- Have a very few basic data structures. This is the philosophy of Scheme.
- Have a rich type system that is organized into a hierarchy. Haskel is famous for this approach.
- Have a rich type system that is using union types. This is the Ceylon way.
- Have a rich type system with traits. This approach is taken by Rust, Swift, Python and Go.
But once you have many data types, you frequently find yourself in a need to write the same function but for multiple data types. An illustrative example would be a sum function that should be able to work on integer vector and floating point vector. But it can quickly become tiresome to maintain multiple copies of the same code. Languages with the rich data type system have to provide some way how to avoid plain duplication of the code. Haskell solves it by providing data types in a hierarchy - if you need to write a function that works on numbers, just write it for the common ancestor of all numbers.

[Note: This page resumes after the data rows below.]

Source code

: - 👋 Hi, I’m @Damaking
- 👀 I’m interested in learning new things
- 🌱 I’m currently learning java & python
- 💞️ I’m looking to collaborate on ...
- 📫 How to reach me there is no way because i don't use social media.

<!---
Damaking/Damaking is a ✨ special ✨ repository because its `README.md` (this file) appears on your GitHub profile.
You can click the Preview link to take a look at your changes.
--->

The hierarchical type system is, however, quite restrictive. If there are types that fulfill requirement α and some types fulfill requirement β, then we can represent such types in a Venn diagram:

But if all 3 sections, A, B and A∩B are non-empty, we cannot say that α⊆β or β⊆α. In other words, with a hierarchical system we cannot use both, α and β characteristics, to describe the types. We can, at best, just pick one of these characteristics to describe the data types.
A concrete example of this dilemma are integers in databases. Should we treat them as additive or as "groupable"? Integers are both. But continuous numbers are, arguably, just additive. While characters are, arguably, only groupable. In a hierarchical system, we generally take the smaller of the evils and accept that we can test exact equality even on floating point numbers. Union type systems (systems that rely on union/sum types) and trait type systems (as in protocols in Swift or traits in Python or intersection types in algebraic data types) allow you to tackle this dilemma. Btw., if you are using tags to organize your bookmarks, files or photos, you are already using a trait system. A nice critique of hierarchical systems is given in Goodbye, Object Oriented Programming.
What is the difference between the union type system and the trait type system? Union type systems assume that we have a fixed set of types (e.g.: float, double, integer, ...). And each variable (e.g.: a function argument) specifies a set of data types that it accepts. On the other end, trait type systems assume that we have a fixed set of traits (e.g.: comparable, ordinal, additive, ...) and each variable defines traits that the data type must fulfill.